◆ **ACTION ITEM**
For these records, count the lines containing the word "position" and respond with the number alone.

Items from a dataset
• • • • • • •

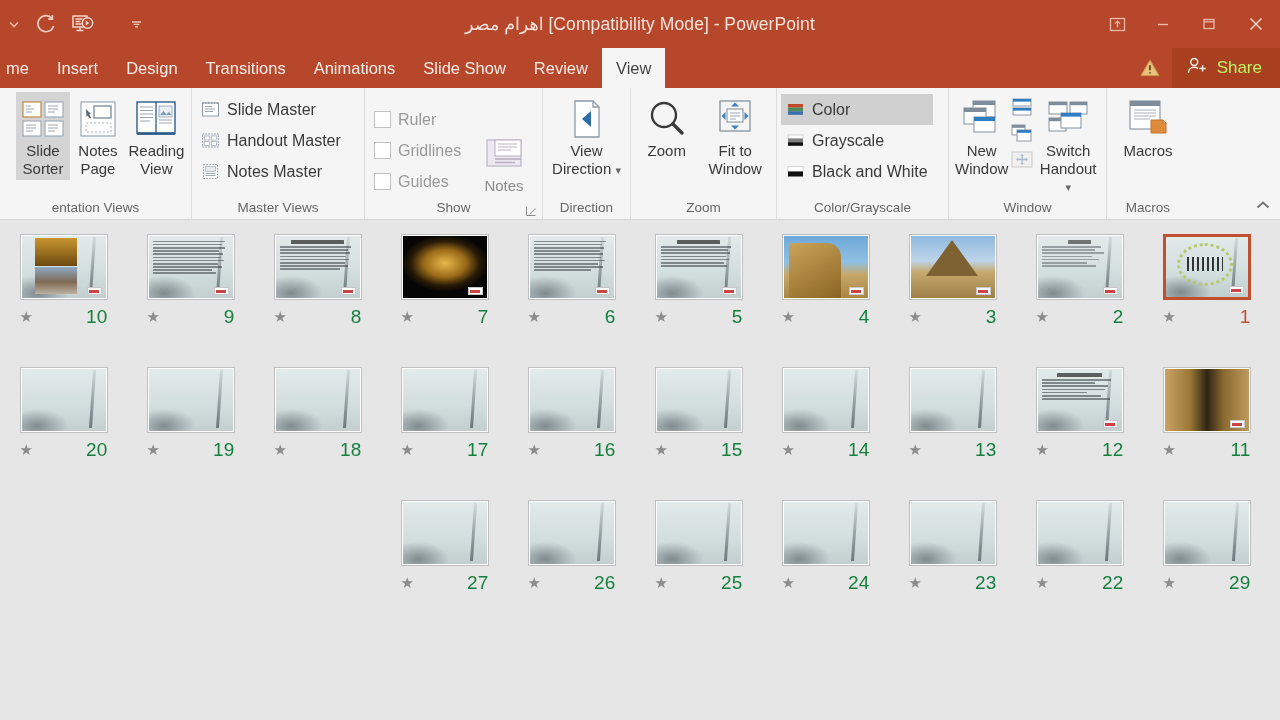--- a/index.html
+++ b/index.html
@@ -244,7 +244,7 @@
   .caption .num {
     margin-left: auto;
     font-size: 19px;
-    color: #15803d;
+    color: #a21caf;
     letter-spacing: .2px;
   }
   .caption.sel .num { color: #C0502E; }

• • • • • • •

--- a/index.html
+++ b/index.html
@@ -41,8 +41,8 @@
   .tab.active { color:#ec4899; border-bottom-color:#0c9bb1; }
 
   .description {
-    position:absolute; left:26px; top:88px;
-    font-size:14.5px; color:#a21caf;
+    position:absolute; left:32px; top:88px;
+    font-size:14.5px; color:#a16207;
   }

• • • • • • •

◆ **OUTPUT FOR THIS TASK**
2